(Your task):
In how many lines of the records below does the word "sport" appear? Reply with the number only.

^^^^^^^^^^^^^^^^

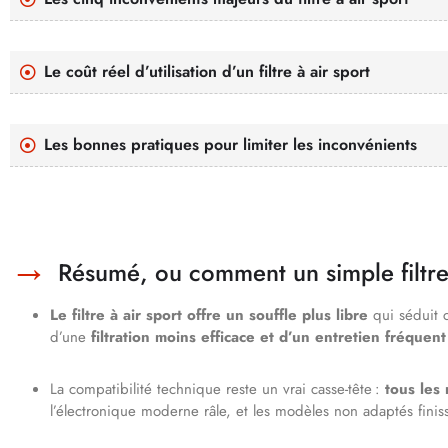
Le coût réel d’utilisation d’un filtre à air sport
Les bonnes pratiques pour limiter les inconvénients
Résumé, ou comment un simple filtr
Le filtre à air sport offre un souffle plus libre
qui séduit c
d’une
filtration moins efficace et d’un entretien fréquent
La compatibilité technique reste un vrai casse-tête :
tous les
l’électronique moderne râle, et les modèles non adaptés fini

^^^^^^^^^^^^^^^^

(Written response):
2